ECOOLTEC said tighter EU F-Gas rules are increasing interest in transport refrigeration systems that use natural refrigerants with very low global warming potential. The company said its fully electric TM182 unit uses CO2 (R744) and propene (R1270), and that its safety concept is based on low refrigerant charges and separating refrigeration generation from cold distribution.
According to ECOOLTEC, the flammable R1270 refrigerant circuit operates entirely outside the vehicle body, where escaping propene can mix with ambient air and dissipate. Inside the body, non-flammable CO2 distributes the cooling. The company said the R1270 and CO2 circuits run alongside each other outside the body and are thermally linked by a plate heat exchanger.
ECOOLTEC said its design uses 90 per cent less refrigerant than conventional systems. The TM182 contains 650 grammes (approx. 22.9 oz) of propene and approximately 1,100 grammes (approx. 38.8 oz) of CO2 per refrigerant circuit, with two propene circuits and two CO2 circuits in total. CTO Holger Dörre said the main issue for fleet operators, service companies, and rental and leasing firms is which technical measures manufacturers use to control potential leaks.
The company also linked the growing interest in natural refrigerants to Regulation (EU) 2024/573. Dörre said the regulation will further restrict the use of F-gases such as R452A and R410A, which he said have a GWP of more than 2,000, and phase them out completely by 2050 at the latest. ECOOLTEC added that the regulated quantity of synthetic refrigerants with high GWP is to be reduced by 95 per cent by 2030 compared with 2015, while HFC production is to be cut to 15 per cent of the 2015 baseline from 2036 onward.
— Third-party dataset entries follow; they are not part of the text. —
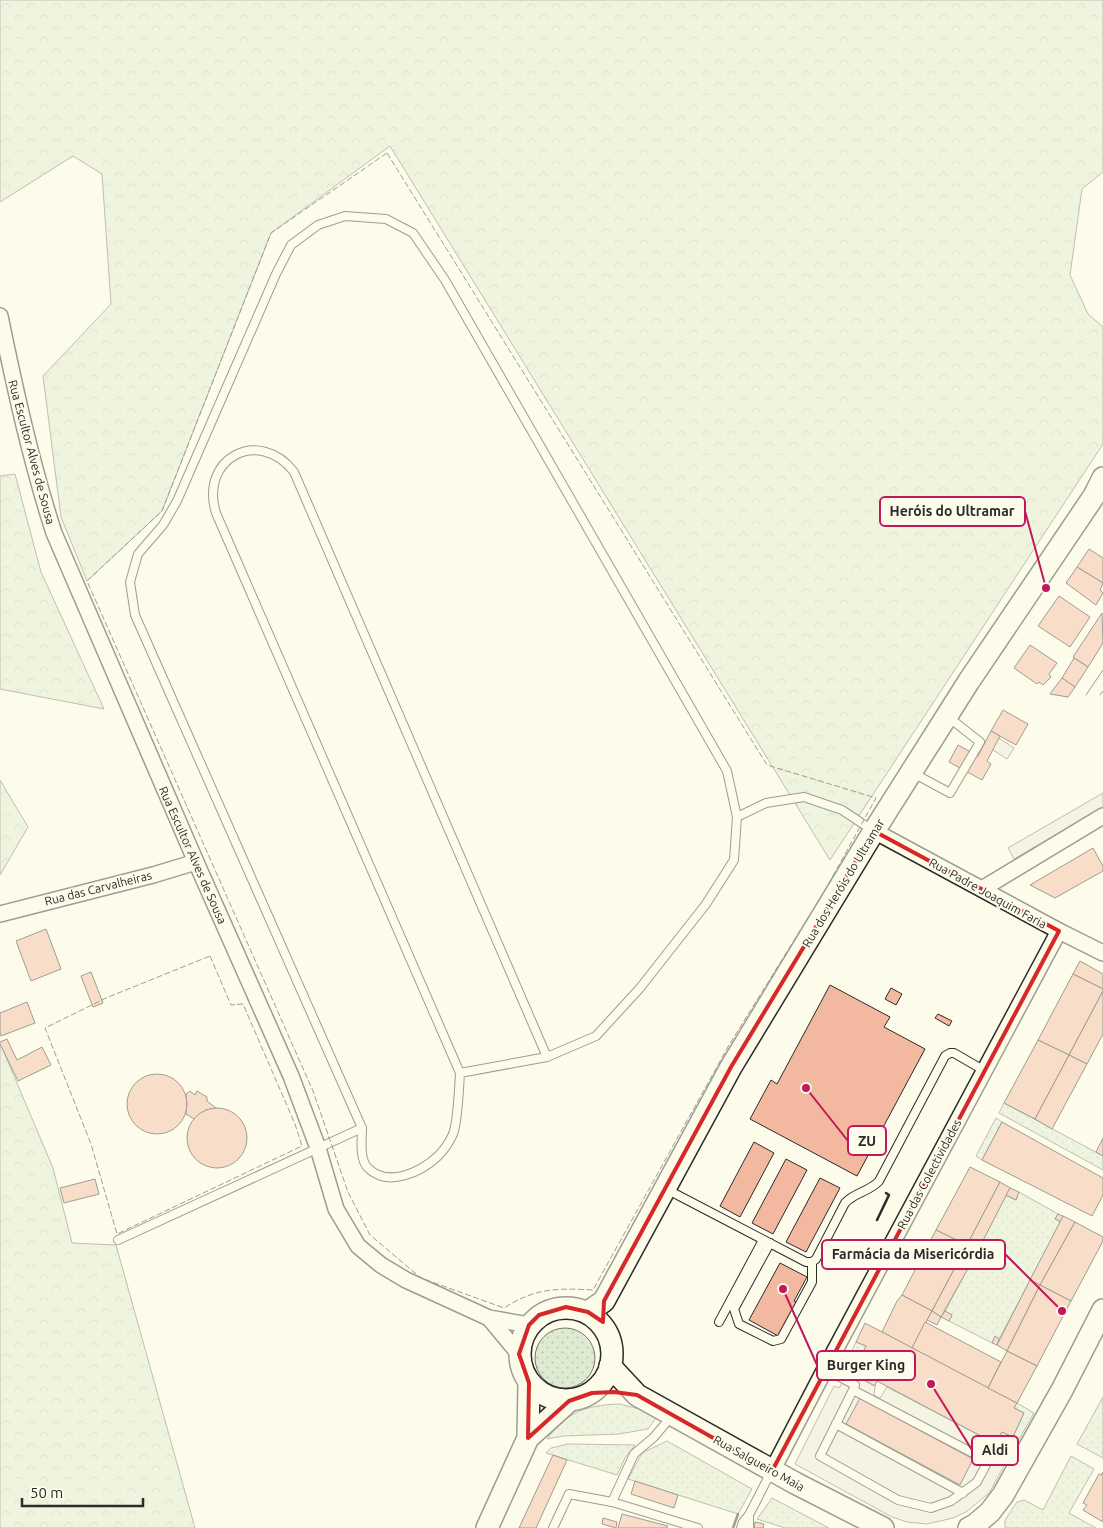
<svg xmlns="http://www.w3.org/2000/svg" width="1103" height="1528" viewBox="0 0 1103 1528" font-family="Ubuntu,sans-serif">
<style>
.green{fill:url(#green-dots);stroke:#74746e}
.forest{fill:url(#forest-crowns);stroke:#74746e}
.parking{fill:#eceadb;stroke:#74746e}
.building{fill:#f2b8a0;stroke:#2b2b2b}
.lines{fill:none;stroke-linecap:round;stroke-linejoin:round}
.lane-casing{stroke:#2b2b2b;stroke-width:10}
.street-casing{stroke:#2b2b2b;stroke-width:18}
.secondary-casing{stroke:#2b2b2b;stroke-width:24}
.lane{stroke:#fdfbea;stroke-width:8}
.street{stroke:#fdfbea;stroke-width:15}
.secondary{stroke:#fdfbea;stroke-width:21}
.tram{stroke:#2b2b2b;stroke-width:1}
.fence{stroke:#2b2b2b;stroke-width:1;stroke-dasharray:6 2.5;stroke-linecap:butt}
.wall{stroke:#2b2b2b;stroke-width:2.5}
.marked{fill:none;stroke:#d62828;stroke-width:4;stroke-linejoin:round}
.labels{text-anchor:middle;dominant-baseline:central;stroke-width:4;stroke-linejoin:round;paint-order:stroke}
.street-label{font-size:12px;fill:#2b2b2b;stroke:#fdfbea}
.leader{fill:none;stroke:#c2185b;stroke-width:2}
.callout-dot{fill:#c2185b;stroke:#fdfbea;stroke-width:2}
.callout{fill:#fdfbea;stroke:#c2185b;stroke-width:2}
.callout-label{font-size:14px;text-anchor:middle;font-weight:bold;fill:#2b2b2b}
</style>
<defs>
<pattern id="green-dots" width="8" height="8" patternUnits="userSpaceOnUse" patternTransform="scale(1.25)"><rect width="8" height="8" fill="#deebd1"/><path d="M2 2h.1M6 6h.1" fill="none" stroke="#bfcab4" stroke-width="1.8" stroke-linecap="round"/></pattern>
<pattern id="forest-crowns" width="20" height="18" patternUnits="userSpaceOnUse" patternTransform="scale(1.25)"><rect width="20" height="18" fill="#deebd1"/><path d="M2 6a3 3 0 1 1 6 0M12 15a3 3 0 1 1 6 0" fill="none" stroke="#bfcab4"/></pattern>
</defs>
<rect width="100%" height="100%" fill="#fdfbea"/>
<g class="green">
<polygon points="1004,1103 1103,1156 1103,1170 999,1113"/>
<polygon points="996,1118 1002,1122 982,1160 976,1156"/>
<polygon points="1019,1192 1058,1214 1055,1219 1061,1222 999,1339 995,1337 992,1343 949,1321 952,1315 945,1311 977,1252 1006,1195 1015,1200"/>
<circle cx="565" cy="1358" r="30"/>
<polygon points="856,1342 866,1346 854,1371 844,1368"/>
<polygon points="1103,1397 1103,1458 1077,1444"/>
<polygon points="1017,1403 1034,1413 1009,1457 994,1450 1002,1432 1013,1436 1024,1413 1014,1408"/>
<path d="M620,1404L639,1409L656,1418L648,1429L619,1434L563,1436L547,1439C567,1412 586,1405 620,1404Z"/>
<polygon points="667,1441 752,1489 738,1514 628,1479 642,1453"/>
<polygon points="568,1444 635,1445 625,1458 617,1475 546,1453 551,1448"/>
<polygon points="1071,1456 1094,1469 1069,1513 1096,1528 1005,1528 1005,1520 1017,1502 1024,1500 1043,1510"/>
<polygon points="772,1498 829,1528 785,1528 757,1519"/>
</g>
<g class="forest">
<polygon points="0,0 1103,0 1103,172 1082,189 1070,275 1088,314 1103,327 1103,444 830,860 390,146 271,233 162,511 87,581 61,517 43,376 111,304 102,174 73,156 0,202"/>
<polygon points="15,474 41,572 104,709 0,689 0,476"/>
<polygon points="0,780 28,827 0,875"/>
<polygon points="0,1043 53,1168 72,1243 116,1245 195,1528 0,1528"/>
</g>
<g class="parking">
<polygon points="997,737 1014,748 1007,759 990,748"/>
<polygon points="1103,793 1103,807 1014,859 1008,848"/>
<polygon points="849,1372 875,1386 874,1395 880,1398 887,1387 996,1444 994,1450 1009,1457 989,1493 966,1512 953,1518 927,1524 907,1522 892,1517 795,1464 834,1386 839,1388"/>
</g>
<g class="building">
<polygon points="1089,549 1103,558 1103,583 1077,567"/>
<polygon points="1077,567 1103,583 1100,590 1103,593 1096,605 1066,583"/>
<polygon points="1059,596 1090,617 1070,647 1038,626"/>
<polygon points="1102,613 1103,643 1088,667 1073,657"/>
<polygon points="1030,645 1057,663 1049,674 1051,677 1043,685 1039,682 1037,684 1014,668"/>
<polygon points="1074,658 1088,667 1075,687 1062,678"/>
<polygon points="1062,678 1075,687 1068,697 1050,694"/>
<polygon points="1003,710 1028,724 1016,745 991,731"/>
<polygon points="991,731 1000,736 987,761 991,764 982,780 949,762 958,745 978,756"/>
<polygon points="1093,848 1103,866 1103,871 1055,898 1030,885"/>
<polygon points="46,929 61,969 31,981 16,941"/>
<polygon points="1080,961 1103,974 1103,989 1073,974"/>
<polygon points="91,972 103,1003 93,1007 81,976"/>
<polygon points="1073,974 1103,989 1103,991 1069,1055 1038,1040"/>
<polygon points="830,985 890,1017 884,1027 925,1049 857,1176 750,1119 771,1080 777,1084"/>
<polygon points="891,988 902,994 896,1005 885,999"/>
<polygon points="1103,991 1103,1034 1087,1064 1069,1055"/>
<polygon points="27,1002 35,1023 1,1036 0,1032 0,1013"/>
<polygon points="938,1014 952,1021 949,1026 935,1018"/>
<polygon points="7,1039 17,1060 42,1047 51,1065 18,1081 0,1044 0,1042"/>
<polygon points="1038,1040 1069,1055 1035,1119 1004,1103"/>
<polygon points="1069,1055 1087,1064 1052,1129 1035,1119"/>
<circle cx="157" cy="1104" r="30"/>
<polygon points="190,1091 195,1095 197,1091 207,1097 207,1101 216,1108 206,1110 198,1115 194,1119 186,1114 187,1104 186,1094"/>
<circle cx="217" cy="1138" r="30"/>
<polygon points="1002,1122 1103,1178 1103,1195 1092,1216 982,1160"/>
<polygon points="1103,1138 1103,1156 1096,1152"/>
<polygon points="754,1142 774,1153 740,1217 720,1206"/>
<polygon points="786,1159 807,1170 773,1234 752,1223"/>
<polygon points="970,1167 1000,1182 967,1245 936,1230"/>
<polygon points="820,1178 840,1188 806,1252 786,1242"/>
<polygon points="95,1179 99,1194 64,1203 60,1188"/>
<polygon points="1000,1182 1010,1188 977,1252 967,1245"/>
<polygon points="1010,1188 1019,1192 1016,1200 1006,1195"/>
<polygon points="1058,1214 1063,1216 1061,1222 1055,1219"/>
<polygon points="1063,1216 1075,1222 1040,1285 1030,1280"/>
<polygon points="1075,1222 1103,1237 1103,1241 1071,1301 1040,1285"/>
<polygon points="936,1230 967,1245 932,1311 902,1295"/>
<polygon points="967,1245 977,1252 941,1317 932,1311"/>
<polygon points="780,1263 807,1277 794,1301 798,1303 780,1337 749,1320"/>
<polygon points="1030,1280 1040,1285 1007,1351 997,1345"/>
<polygon points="1040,1285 1071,1301 1037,1366 1007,1351"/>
<polygon points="902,1295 932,1311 912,1348 882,1332 897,1301"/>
<polygon points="932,1311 941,1317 937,1325 927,1320"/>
<polygon points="945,1311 952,1315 949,1321 941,1317"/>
<polygon points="925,1322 1001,1362 988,1388 912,1348"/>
<polygon points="865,1323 1017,1403 1014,1408 1024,1413 1013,1437 1002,1432 996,1444 877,1381 875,1386 852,1374 866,1346 856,1342"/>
<polygon points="995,1336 999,1339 997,1345 992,1343"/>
<polygon points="1007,1351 1037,1366 1017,1403 988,1388"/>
<polygon points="860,1398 973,1459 960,1485 846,1424"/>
<polygon points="553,1455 567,1460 536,1528 519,1528"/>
<polygon points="1103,1472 1103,1522 1083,1510 1087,1505 1083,1503 1099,1474 1101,1475"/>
<polygon points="635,1481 678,1495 674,1508 631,1494"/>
<polygon points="622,1514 668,1526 667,1528 618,1528"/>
<polygon points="603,1518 617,1522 616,1528 602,1524"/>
<polygon points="755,1522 764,1524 763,1528 754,1528"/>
</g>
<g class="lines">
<g class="lane-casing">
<g id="lane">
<polyline points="913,773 950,793 980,742 947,716"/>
<polyline points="737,817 766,803 804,797 842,810 872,830"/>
<path d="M460,1073L547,1057L596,1036L640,988L706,904L734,860L737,817L727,771L445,280L413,233L386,219L345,216L318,225L291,245L276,274L177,501L163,525L138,554L130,582L135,615L362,1128C362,1140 359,1159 368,1168C388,1188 421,1172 438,1156C443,1151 450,1141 453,1134C458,1121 459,1088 460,1073L216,513C199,458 259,427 294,472L547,1057"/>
<path d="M666,1189L806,1262H812L816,1259L845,1203C855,1192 869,1192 879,1181L945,1056L950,1053H954L985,1071"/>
<polyline points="118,1240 362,1128"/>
<polyline points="770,1243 734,1309 739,1324 773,1341 781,1339 812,1282 812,1262"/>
<polyline points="719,1322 763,1240"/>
<polyline points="825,1369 855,1385 853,1390 820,1456 898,1500 931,1508 951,1501 977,1482 988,1461 853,1390"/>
<polyline points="836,1424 963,1493"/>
<polyline points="612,1502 698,1528"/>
<polyline points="553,1528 569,1494 612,1502 634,1454 654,1437 671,1417"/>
<polyline points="741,1528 743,1522 749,1515 771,1472"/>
<polyline points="749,1528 749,1515"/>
</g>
</g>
<g class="street-casing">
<g id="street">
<path d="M0,316C15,389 31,462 54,533L196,862L291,1076L318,1148L336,1209L358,1246L381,1265L406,1280L489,1318L529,1325"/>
<polyline points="874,831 1059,931 1103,953"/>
<polyline points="982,889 1103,816"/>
<polyline points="0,914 153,875 196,862"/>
<polyline points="489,1318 519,1354"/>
<polyline points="772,1471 825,1369 1059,931"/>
</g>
</g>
<g class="secondary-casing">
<g id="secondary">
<circle cx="566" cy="1354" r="46"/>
<polyline points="588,1312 604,1301 731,1067 874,831 969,681 1094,496 1103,478"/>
<polyline points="610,1366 637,1395 795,1483 883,1528"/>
<polyline points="528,1438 569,1401"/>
<polyline points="487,1528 528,1438 529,1383"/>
<polyline points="969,1528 975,1525 990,1512 1003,1495 1062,1390 1103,1310"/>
</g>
</g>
<use href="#lane" class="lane"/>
<use href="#street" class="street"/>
<use href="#secondary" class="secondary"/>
<g class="tram">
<polyline points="1086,695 1103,670"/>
<polyline points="1100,695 1103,691"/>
</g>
<g class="fence">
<path d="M387,153L767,765L876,798L824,892L729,1045L593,1290C557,1288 535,1288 504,1308L421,1278L370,1235L348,1192L313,1091L87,581L162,511L271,233Z"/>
<polygon points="210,956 231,1005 243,1004 295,1124 302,1146 117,1234 91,1144 45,1028 106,998"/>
</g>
<g class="wall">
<polyline points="877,1220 889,1195 886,1193"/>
<polyline points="733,1528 738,1514"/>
</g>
</g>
<path d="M0 0H1103V1528H0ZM874,831L1059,931L772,1471L637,1395L614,1392L592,1393L569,1401L528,1438L529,1383L519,1354L529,1325L539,1315L566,1307L588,1312L603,1322L604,1301L731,1067Z" fill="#fdfbea" fill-opacity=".55" fill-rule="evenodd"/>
<path class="marked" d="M874,831L1059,931L772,1471L637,1395L614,1392L592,1393L569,1401L528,1438L529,1383L519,1354L529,1325L539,1315L566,1307L588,1312L603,1322L604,1301L731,1067Z"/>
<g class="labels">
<g class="street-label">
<text transform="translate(32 452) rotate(75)">Rua Escultor Alves de Sousa</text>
<text transform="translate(193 855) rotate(66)">Rua Escultor Alves de Sousa</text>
<text transform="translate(843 883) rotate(-59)">Rua dos Heróis do Ultramar</text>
<text transform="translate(98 888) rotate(-14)">Rua das Carvalheiras</text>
<text transform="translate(988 893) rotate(29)">Rua Padre Joaquim Faria</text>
<text transform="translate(929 1174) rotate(-62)">Rua das Colectividades</text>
<text transform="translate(759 1463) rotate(29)">Rua Salgueiro Maia</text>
</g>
</g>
<path class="leader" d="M1046 588L1025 511M806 1088L848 1141M1062 1311L1005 1254M783 1289L817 1365M931 1384L972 1450"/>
<g class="callout-dot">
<circle cx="1046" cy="588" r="5"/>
<circle cx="806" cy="1088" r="5"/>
<circle cx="1062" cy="1311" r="5"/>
<circle cx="783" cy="1289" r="5"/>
<circle cx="931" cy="1384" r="5"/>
</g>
<g class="callout">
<rect x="880" y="497" width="145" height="29" rx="5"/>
<rect x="848" y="1126" width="38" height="29" rx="5"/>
<rect x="822" y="1240" width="183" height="29" rx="5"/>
<rect x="817" y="1351" width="98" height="29" rx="5"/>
<rect x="972" y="1436" width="46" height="29" rx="5"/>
</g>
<g class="callout-label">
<text x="952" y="516">Heróis do Ultramar</text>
<text x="867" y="1146">ZU</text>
<text x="913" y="1259">Farmácia da Misericórdia</text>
<text x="866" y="1370">Burger King</text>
<text x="995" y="1455">Aldi</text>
</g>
<path d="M22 1498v8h121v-8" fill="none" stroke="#2b2b2b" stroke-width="2.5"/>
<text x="30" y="1498" font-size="15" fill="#2b2b2b" stroke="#fdfbea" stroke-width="4" paint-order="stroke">50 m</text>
</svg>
“Although transport refrigeration systems are not yet affected by a premature ban on synthetic refrigerants, as is the case with numerous stationary applications, fleet operators are already facing significantly rising operating costs and limited availability of conventional refrigerants due to the F-Gas Regulation,” said Holger Dörre, CTO of ECOOLTEC. He added that the phase-down could jeopardise the operational safety of existing systems if sufficient refrigerant is no longer available for servicing.